__To-do item__.
Exact repetition of the data below is required.

__Exercise inputs__.
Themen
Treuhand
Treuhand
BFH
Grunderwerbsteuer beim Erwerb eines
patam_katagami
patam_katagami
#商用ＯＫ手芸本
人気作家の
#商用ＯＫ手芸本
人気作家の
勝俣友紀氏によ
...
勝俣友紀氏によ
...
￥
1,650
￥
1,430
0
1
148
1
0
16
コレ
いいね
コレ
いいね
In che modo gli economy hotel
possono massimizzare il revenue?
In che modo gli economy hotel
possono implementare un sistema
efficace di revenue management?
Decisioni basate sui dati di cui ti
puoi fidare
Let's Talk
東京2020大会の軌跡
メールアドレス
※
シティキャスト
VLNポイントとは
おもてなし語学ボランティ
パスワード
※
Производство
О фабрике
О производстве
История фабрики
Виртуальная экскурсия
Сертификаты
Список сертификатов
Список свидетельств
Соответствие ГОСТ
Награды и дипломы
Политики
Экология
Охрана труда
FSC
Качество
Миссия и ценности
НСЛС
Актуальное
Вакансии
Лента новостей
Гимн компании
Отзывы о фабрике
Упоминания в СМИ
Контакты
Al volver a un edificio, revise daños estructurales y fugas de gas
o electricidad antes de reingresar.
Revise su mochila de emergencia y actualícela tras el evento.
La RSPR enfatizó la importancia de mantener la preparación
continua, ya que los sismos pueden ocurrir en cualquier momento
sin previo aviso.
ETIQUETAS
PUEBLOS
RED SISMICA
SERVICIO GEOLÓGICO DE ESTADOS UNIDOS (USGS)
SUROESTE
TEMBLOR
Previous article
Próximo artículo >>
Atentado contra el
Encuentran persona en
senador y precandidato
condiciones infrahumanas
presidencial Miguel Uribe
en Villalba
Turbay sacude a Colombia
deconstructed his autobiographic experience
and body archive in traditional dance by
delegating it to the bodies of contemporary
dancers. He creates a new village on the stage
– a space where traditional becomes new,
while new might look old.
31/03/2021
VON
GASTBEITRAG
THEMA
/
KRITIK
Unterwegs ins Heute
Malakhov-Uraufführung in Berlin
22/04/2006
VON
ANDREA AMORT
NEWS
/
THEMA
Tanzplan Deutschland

__The answer__.
Themen
Treuhand
Treuhand
BFH
Grunderwerbsteuer beim Erwerb eines
patam_katagami
patam_katagami
#商用ＯＫ手芸本
人気作家の
#商用ＯＫ手芸本
人気作家の
勝俣友紀氏によ
...
勝俣友紀氏によ
...
￥
1,650
￥
1,430
0
1
148
1
0
16
コレ
いいね
コレ
いいね
In che modo gli economy hotel
possono massimizzare il revenue?
In che modo gli economy hotel
possono implementare un sistema
efficace di revenue management?
Decisioni basate sui dati di cui ti
puoi fidare
Let's Talk
東京2020大会の軌跡
メールアドレス
※
シティキャスト
VLNポイントとは
おもてなし語学ボランティ
パスワード
※
Производство
О фабрике
О производстве
История фабрики
Виртуальная экскурсия
Сертификаты
Список сертификатов
Список свидетельств
Соответствие ГОСТ
Награды и дипломы
Политики
Экология
Охрана труда
FSC
Качество
Миссия и ценности
НСЛС
Актуальное
Вакансии
Лента новостей
Гимн компании
Отзывы о фабрике
Упоминания в СМИ
Контакты
Al volver a un edificio, revise daños estructurales y fugas de gas
o electricidad antes de reingresar.
Revise su mochila de emergencia y actualícela tras el evento.
La RSPR enfatizó la importancia de mantener la preparación
continua, ya que los sismos pueden ocurrir en cualquier momento
sin previo aviso.
ETIQUETAS
PUEBLOS
RED SISMICA
SERVICIO GEOLÓGICO DE ESTADOS UNIDOS (USGS)
SUROESTE
TEMBLOR
Previous article
Próximo artículo >>
Atentado contra el
Encuentran persona en
senador y precandidato
condiciones infrahumanas
presidencial Miguel Uribe
en Villalba
Turbay sacude a Colombia
deconstructed his autobiographic experience
and body archive in traditional dance by
delegating it to the bodies of contemporary
dancers. He creates a new village on the stage
– a space where traditional becomes new,
while new might look old.
31/03/2021
VON
GASTBEITRAG
THEMA
/
KRITIK
Unterwegs ins Heute
Malakhov-Uraufführung in Berlin
22/04/2006
VON
ANDREA AMORT
NEWS
/
THEMA
Tanzplan Deutschland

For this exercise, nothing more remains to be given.